I was a student in the UK, when British Aerospace (the guys who mak(d)e Rolls Royce) decided to move some x thousand jobs to Taiwan or some such place. And there was a toon in the Guardian the next morning. Two workers at a fence which reads ” you are here, your job is 5000 miles away” or something very similar. There was a pathos to the cartoon that stuck in my mind and stayed for all these years.
Today I read this really interesting Op-Ed in the New York Times. Basically talking about white collared jobs that have moved to India and China. And talking about how globalisation would harm the American economy.
t’s funny, the world economy has almost turned a full circle.
as a student in the late 1980’s the burning issue was globalisation. How 1st world companies (primarily American) were going to come into our countries, and their products and product lines going to kill our manufacturing. How jobs were going to disappear, and how a skilled workforce would become deskilled labour. And how collective intelligence and wisdom would die away.
It happened. In India and elsewhere. The early 1990’s saw liberalisation of the economy.

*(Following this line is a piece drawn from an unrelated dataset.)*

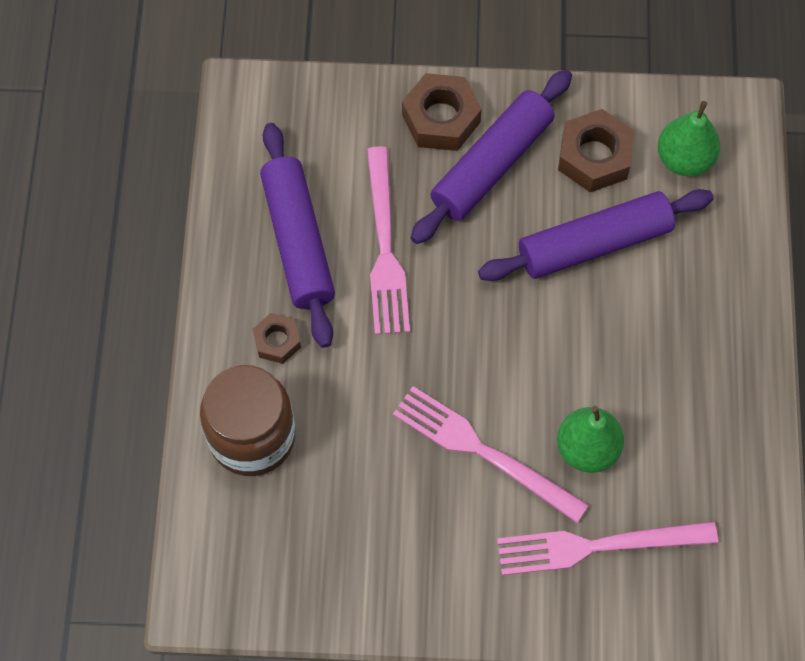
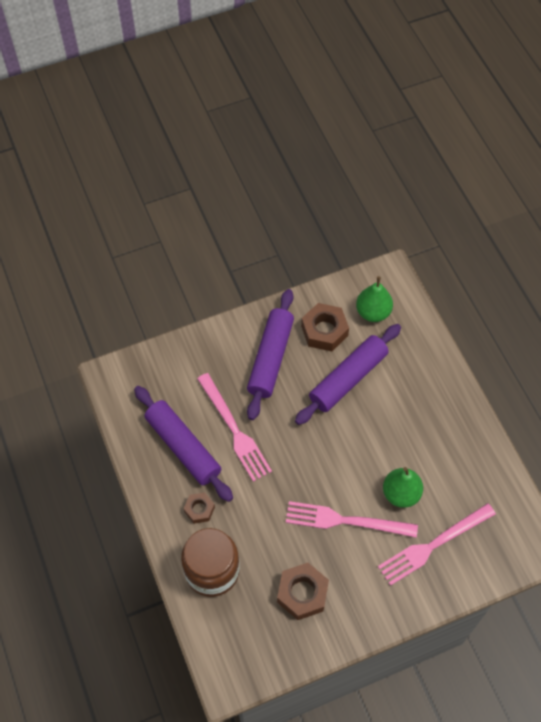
camera: 25 degrees left, 5 degrees down
(441, 118) = (230, 344): brown nut -> brown nut (302, 593)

Saw the coming in of foreign companies. Saw the death of some old time companies and brands, and saw unemployment in key sectors. but we were told – being efficient is part of the magic mantra to success and development. And we bought that argument. Didn’t have a choice. The US government with its super301, the World Bank and the IMF with a gun to one’s head – you had no choice but to agree.
Today the burning topic is globalisation. But the jobs being talked about are American jobs. The trouble is you (one) can’t have it both ways. Can’t have the world opening its doors to your (one’s) products, industries and businesses. And refuse to reciprocate.

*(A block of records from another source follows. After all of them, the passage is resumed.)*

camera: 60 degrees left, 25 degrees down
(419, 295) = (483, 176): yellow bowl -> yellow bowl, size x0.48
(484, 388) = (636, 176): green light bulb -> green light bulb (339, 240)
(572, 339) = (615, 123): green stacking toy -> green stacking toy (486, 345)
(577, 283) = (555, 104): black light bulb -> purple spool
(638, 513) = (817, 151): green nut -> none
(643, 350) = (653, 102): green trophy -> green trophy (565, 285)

What you are seeing today is the culmination of the (in)famous Uruguay round of GATT negotiations, where free trade in services was pushed down the third world’s throat. Presumably the aim was to get major western Insurance, banking companies the right to compete in our markets.
Today countries like India and China providing services to companies elsewhere. Cost efficient services. It will be very difficult if not impossible for any one to really restrict the flow of services.
The solution may be neither unionisation nor protectionism. The solution probably is to provide more cost efficient services. One probable of way of doing that is to get US prices down to the 1950’s level. Another is to stop consuming so much. If the average middle class Indian or Chinese consumed as much as the average middle class American does, there would be no resources in the world.